Я смотрел на мать, на эту старую крестьянку со спокойным и суровым лицом, на ее сжатые губы, на это лицо, ставшее каменной маской. И я узнавал в нем лица сыновей. Их лица были отлиты по этой маске. Ее тело послужило формой для отливки этих тел — этих прекрасных образцов мужественности. Но теперь она лежала, подобно треснувшей оболочке, из которой извлекли плод. В свою очередь, сыновья и дочери создадут из своей плоти детенышей человека. На этой ферме не умирали. Мать умерла, да здравствует мать![9]

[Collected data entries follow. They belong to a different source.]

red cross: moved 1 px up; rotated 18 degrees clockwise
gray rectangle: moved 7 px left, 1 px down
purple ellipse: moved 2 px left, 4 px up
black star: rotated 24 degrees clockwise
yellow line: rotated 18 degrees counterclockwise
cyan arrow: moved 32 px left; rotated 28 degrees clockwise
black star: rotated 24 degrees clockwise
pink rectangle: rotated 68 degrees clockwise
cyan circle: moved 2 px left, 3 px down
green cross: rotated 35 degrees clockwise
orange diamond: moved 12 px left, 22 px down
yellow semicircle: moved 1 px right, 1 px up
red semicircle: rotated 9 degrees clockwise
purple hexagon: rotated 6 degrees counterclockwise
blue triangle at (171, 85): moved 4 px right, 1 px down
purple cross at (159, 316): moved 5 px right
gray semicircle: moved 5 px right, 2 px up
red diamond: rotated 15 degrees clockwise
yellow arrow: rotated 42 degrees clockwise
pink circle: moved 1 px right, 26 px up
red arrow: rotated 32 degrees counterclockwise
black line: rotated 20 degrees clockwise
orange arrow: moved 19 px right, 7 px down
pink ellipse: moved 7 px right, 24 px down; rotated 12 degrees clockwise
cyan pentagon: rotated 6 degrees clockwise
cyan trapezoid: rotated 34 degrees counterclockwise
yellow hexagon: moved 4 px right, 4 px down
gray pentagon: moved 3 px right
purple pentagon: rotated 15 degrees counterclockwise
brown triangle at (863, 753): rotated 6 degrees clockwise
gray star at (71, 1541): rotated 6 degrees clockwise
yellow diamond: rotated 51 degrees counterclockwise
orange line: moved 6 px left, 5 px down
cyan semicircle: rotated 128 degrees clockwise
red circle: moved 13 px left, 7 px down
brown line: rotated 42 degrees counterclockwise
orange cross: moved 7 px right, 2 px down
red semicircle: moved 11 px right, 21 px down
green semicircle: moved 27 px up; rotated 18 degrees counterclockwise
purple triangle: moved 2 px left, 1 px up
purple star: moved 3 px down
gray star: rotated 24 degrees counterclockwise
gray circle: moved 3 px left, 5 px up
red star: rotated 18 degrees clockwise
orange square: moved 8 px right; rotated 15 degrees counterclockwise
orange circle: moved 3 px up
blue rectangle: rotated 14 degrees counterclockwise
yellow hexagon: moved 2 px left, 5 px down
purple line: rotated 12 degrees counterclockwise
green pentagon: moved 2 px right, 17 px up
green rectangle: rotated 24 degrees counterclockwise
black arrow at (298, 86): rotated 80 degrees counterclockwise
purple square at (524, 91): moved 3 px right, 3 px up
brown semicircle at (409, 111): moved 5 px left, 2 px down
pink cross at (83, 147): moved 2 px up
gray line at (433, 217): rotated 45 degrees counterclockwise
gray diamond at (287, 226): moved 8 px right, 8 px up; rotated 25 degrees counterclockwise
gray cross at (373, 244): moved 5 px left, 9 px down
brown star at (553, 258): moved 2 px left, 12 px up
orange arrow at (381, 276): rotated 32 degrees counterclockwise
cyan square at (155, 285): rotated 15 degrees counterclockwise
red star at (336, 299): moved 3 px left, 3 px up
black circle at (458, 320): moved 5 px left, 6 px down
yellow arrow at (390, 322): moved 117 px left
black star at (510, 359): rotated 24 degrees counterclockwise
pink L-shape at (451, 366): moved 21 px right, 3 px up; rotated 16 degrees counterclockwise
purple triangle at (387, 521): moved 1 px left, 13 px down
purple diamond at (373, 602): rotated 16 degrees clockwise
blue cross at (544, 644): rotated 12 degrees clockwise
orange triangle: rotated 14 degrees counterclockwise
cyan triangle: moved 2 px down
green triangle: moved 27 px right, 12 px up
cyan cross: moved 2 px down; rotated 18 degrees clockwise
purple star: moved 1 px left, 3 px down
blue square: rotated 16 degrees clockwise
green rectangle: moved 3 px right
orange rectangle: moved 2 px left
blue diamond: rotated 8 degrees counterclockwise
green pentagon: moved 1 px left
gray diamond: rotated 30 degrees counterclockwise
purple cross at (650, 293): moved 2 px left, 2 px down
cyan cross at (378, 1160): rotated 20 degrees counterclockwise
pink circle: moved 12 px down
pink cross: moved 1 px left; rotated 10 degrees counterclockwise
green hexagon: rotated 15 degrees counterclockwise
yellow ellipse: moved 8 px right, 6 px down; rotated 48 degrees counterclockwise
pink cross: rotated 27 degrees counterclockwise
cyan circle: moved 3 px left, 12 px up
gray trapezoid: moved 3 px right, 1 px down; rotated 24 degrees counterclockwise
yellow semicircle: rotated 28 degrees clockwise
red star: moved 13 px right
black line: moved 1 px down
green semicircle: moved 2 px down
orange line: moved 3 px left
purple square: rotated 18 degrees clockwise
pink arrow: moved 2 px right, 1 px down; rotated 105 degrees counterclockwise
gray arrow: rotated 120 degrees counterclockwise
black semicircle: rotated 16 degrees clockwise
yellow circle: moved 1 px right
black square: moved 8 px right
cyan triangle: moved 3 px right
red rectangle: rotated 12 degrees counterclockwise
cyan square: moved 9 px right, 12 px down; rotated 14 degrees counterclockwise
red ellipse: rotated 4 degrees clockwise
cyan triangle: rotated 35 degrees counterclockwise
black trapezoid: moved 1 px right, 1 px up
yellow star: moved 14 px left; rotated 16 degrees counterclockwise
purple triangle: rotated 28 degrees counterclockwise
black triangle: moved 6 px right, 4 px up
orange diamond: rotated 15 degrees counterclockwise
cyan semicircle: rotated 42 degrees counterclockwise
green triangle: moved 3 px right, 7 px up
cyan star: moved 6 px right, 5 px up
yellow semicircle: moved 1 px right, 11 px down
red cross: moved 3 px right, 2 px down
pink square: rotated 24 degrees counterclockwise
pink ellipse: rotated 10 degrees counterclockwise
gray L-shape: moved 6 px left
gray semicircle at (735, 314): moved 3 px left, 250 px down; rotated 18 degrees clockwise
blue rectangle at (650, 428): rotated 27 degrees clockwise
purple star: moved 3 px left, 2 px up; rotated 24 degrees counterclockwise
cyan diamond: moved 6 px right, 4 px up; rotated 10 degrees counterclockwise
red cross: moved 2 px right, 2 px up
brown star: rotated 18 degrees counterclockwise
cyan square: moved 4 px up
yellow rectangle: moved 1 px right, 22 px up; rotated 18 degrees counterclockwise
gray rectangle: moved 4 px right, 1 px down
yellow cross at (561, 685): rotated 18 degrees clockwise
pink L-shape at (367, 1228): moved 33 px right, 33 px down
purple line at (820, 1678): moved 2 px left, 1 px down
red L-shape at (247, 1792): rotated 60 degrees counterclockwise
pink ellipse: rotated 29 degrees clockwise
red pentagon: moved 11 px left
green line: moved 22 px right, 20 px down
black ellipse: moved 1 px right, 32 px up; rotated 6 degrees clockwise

Да, как горестна и вместе с тем проста картина жизни крестьянских поколений, шагающих от превращения к превращению, к неведомой истине, усеивая свой путь седовласыми покойниками!

Вот почему мне казалось в тот вечер, что похоронный звон в деревне проникнут не отчаянием, а сдержанным ласковым ликованием. Колокол, славивший одним и тем же звоном похороны и крещения, еще раз возвещал о смене поколений. И чувство глубокого умиротворения проникало в сердца всех, кто слышал, как славословят обручение старой крестьянки с землей.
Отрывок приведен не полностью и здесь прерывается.